Records contained in a dataset ▸
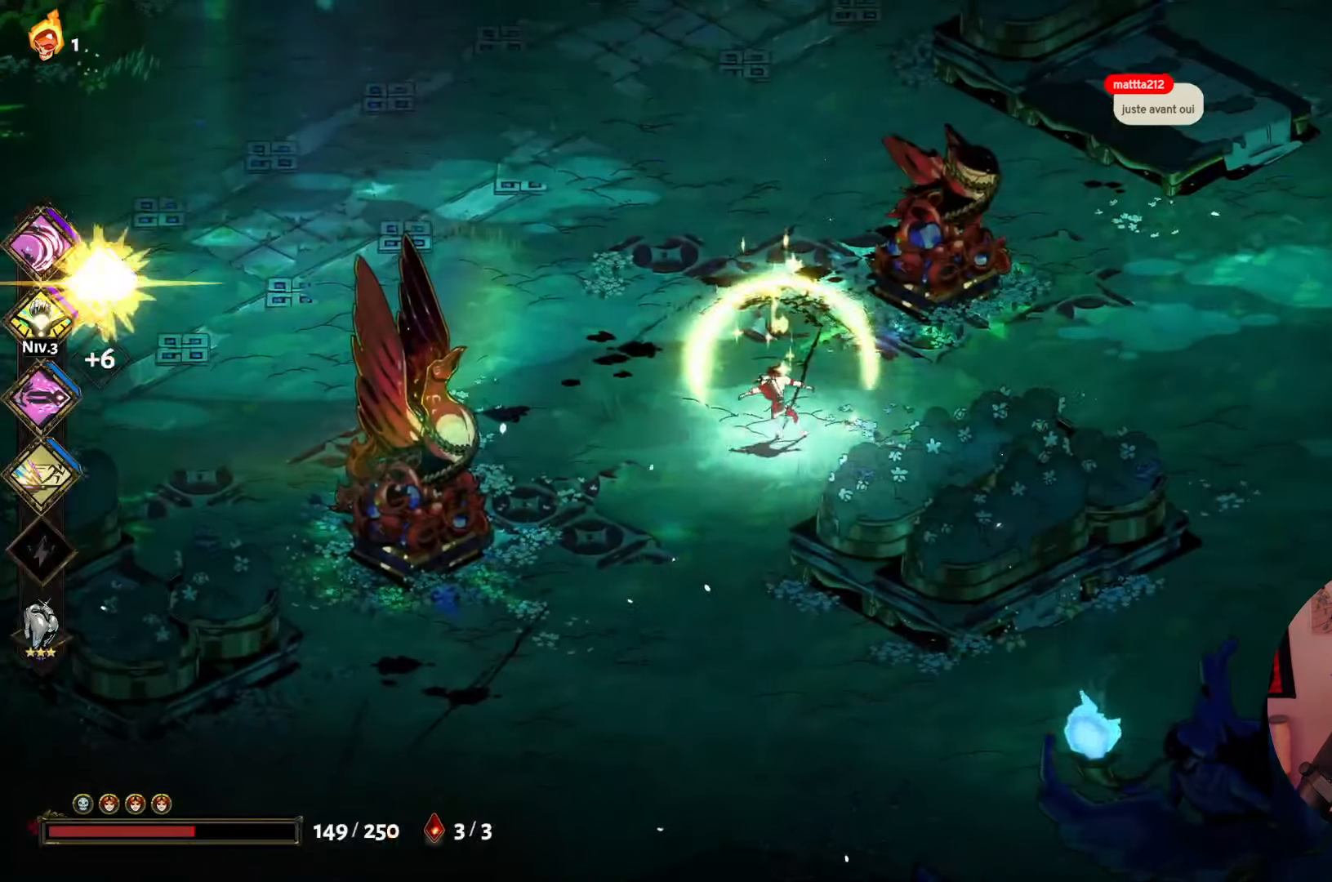
{"buttons": [], "left_stick": "center", "right_stick": "center", "events": []}
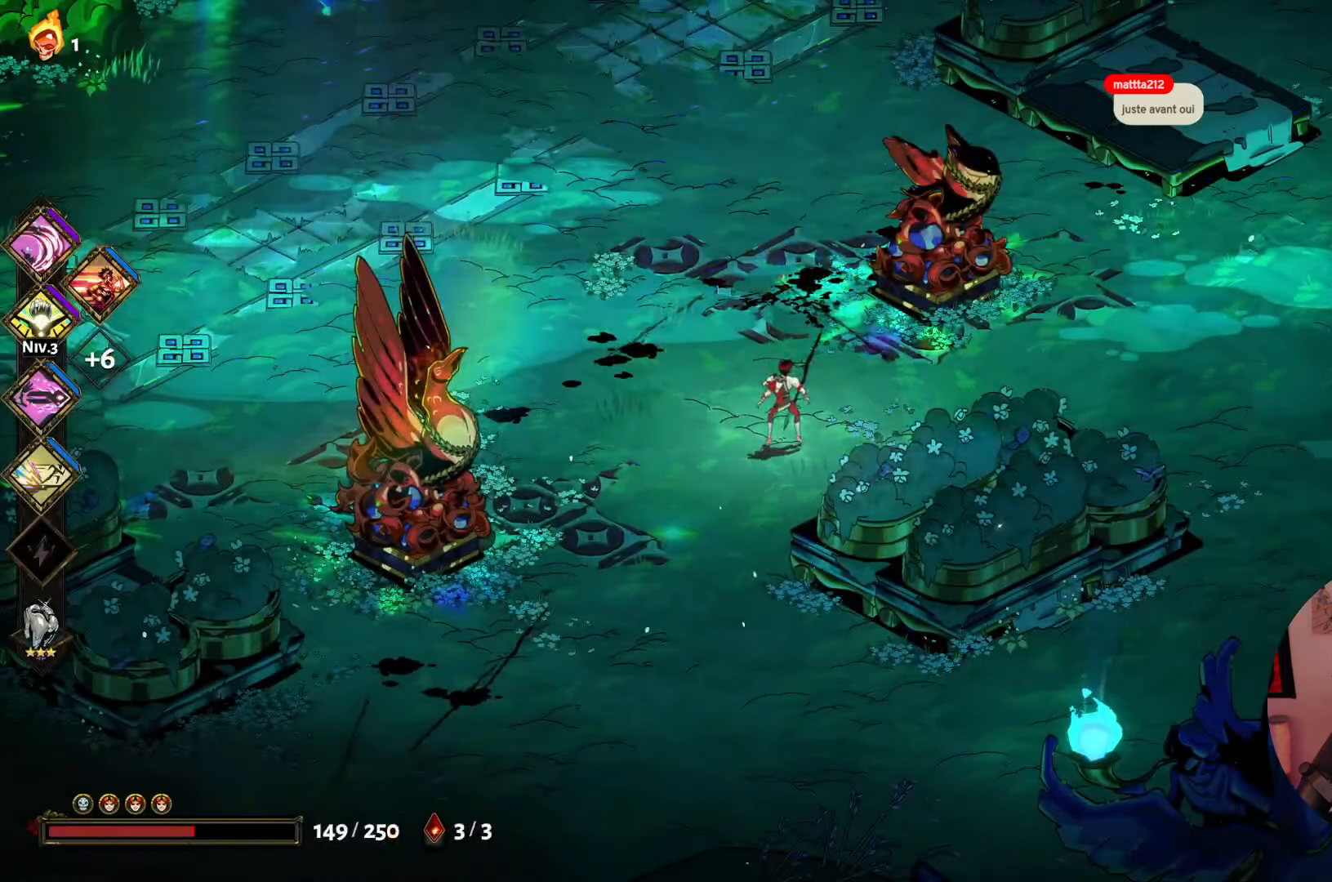
{"buttons": [], "left_stick": "right", "right_stick": "center", "events": [[350, "left_stick", "right"]]}
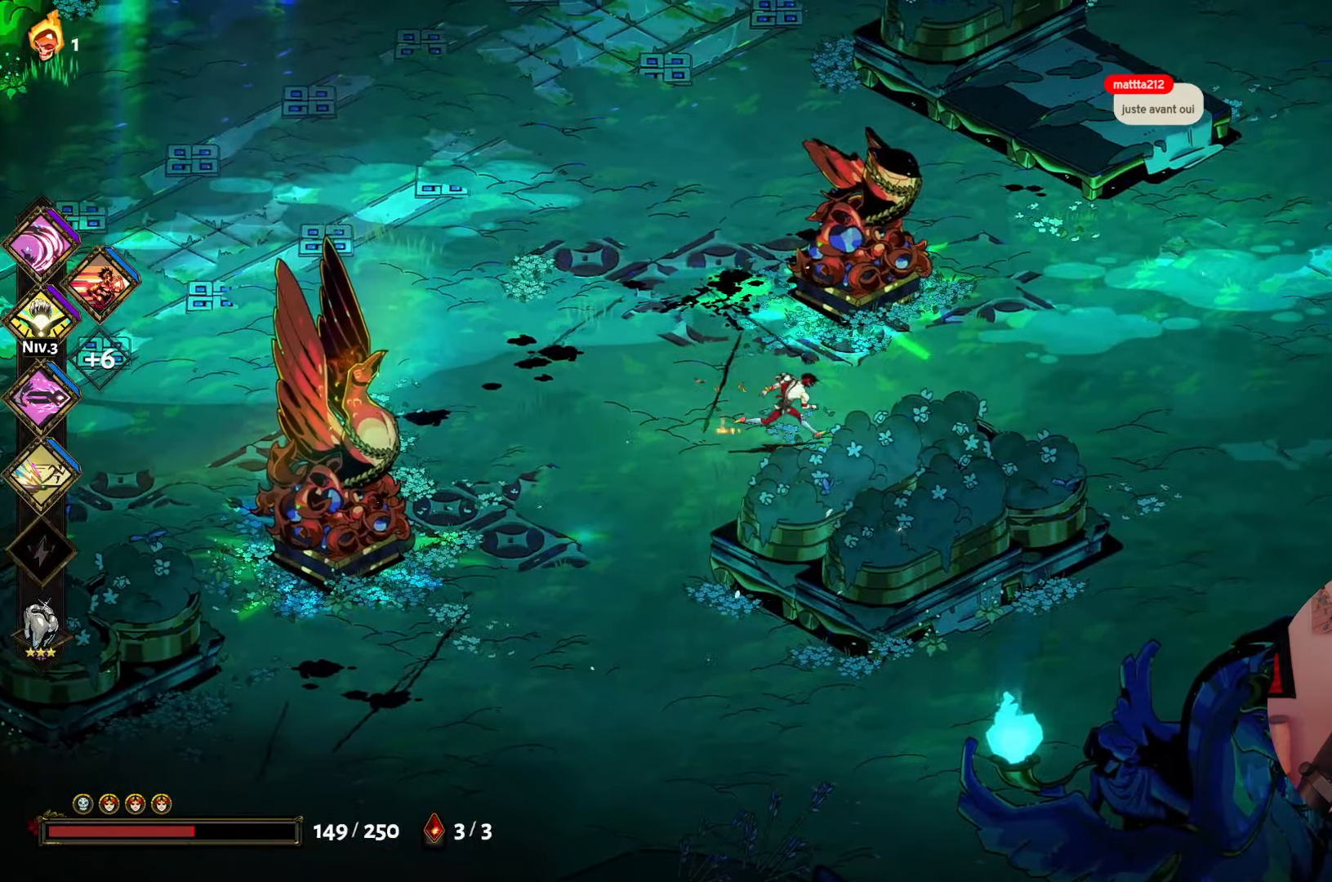
{"buttons": [], "left_stick": "right", "right_stick": "center", "events": []}
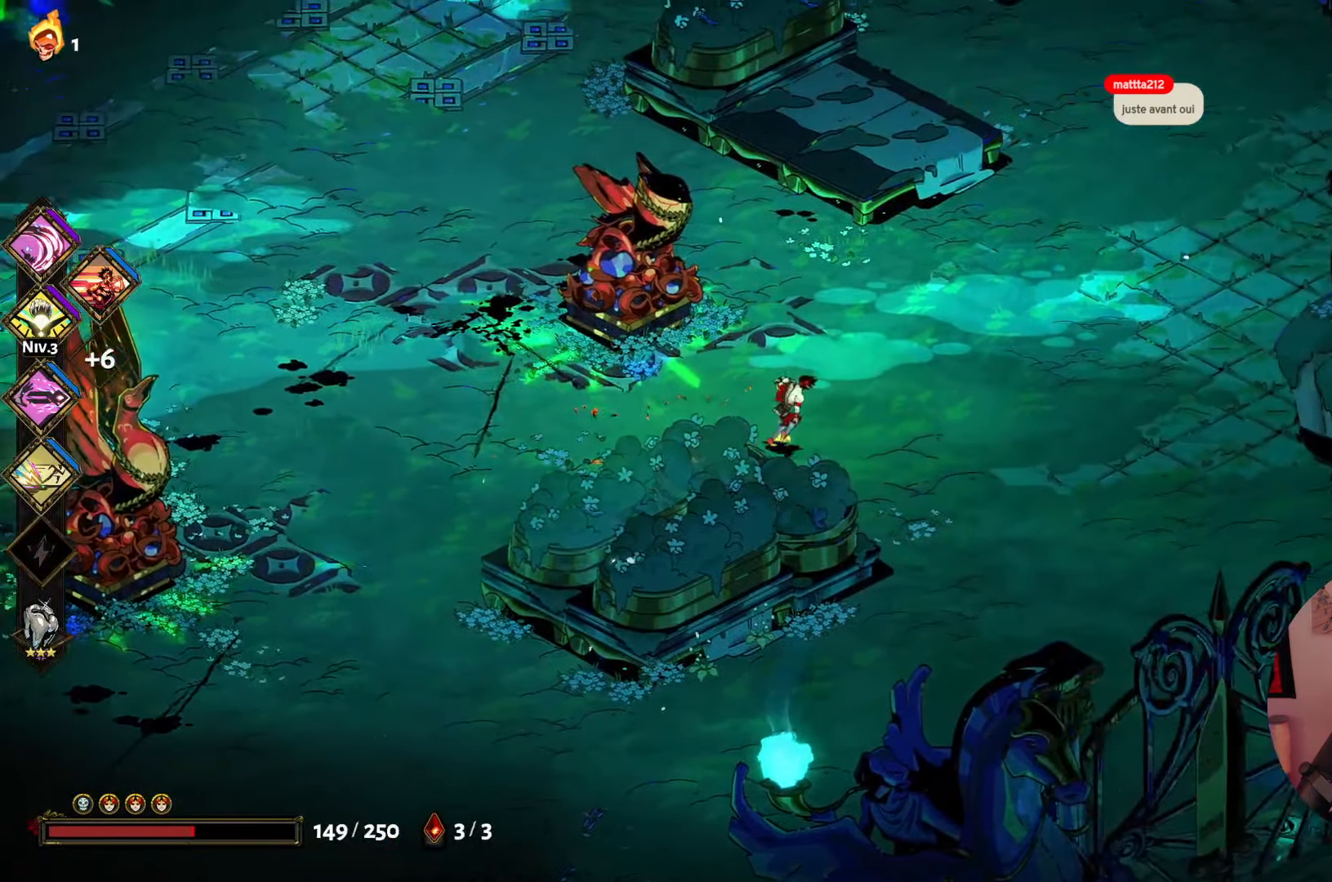
{"buttons": [], "left_stick": "right", "right_stick": "center", "events": []}
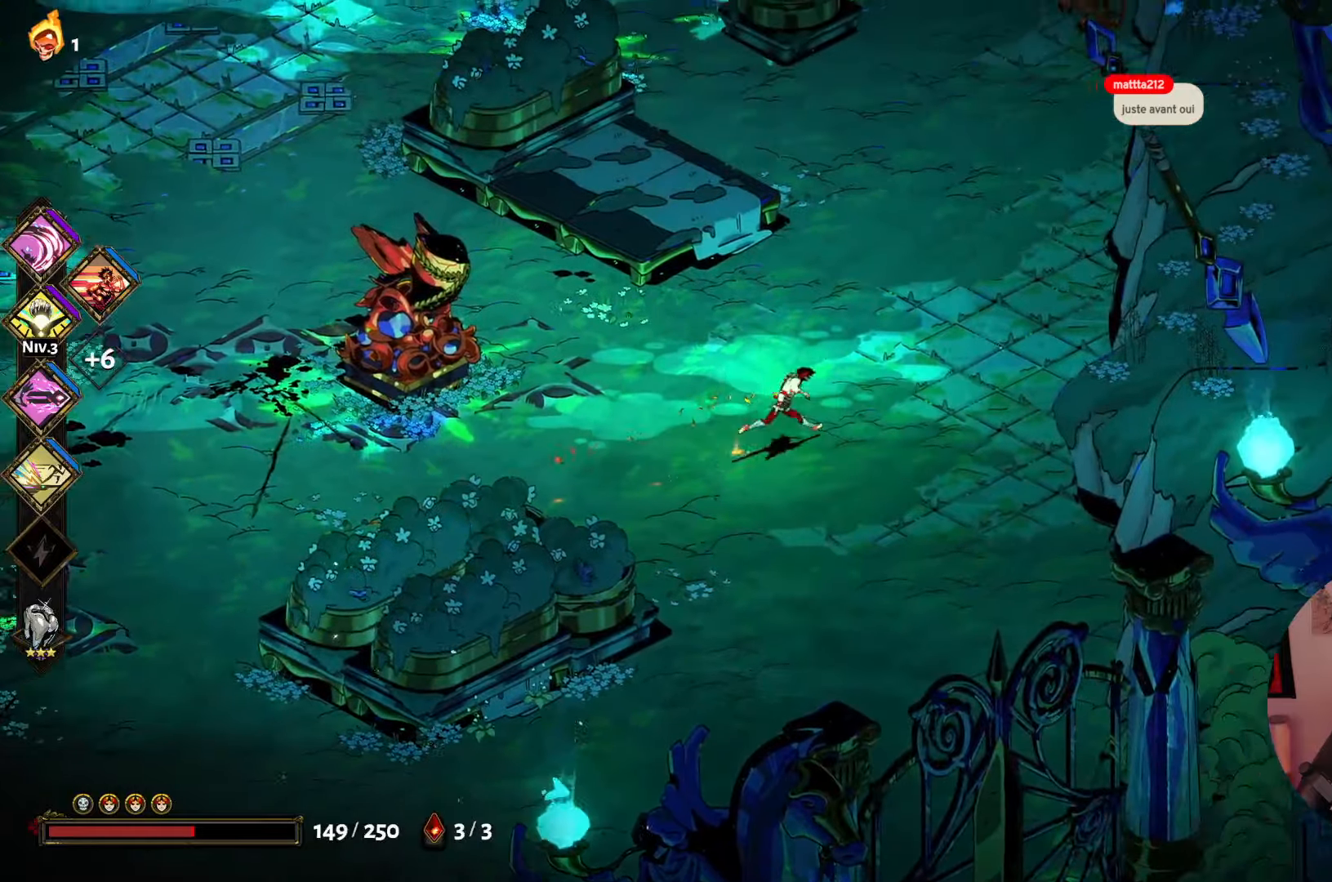
{"buttons": [], "left_stick": "center", "right_stick": "center", "events": [[117, "left_stick", "up"], [167, "left_stick", "down-right"], [217, "left_stick", "center"]]}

Problem ▸ Word for word, give back each entry from above, but skip any picture.

Exercise response ▸
{"buttons": [], "left_stick": "center", "right_stick": "center", "events": []}
{"buttons": [], "left_stick": "right", "right_stick": "center", "events": [[350, "left_stick", "right"]]}
{"buttons": [], "left_stick": "right", "right_stick": "center", "events": []}
{"buttons": [], "left_stick": "right", "right_stick": "center", "events": []}
{"buttons": [], "left_stick": "center", "right_stick": "center", "events": [[117, "left_stick", "up"], [167, "left_stick", "down-right"], [217, "left_stick", "center"]]}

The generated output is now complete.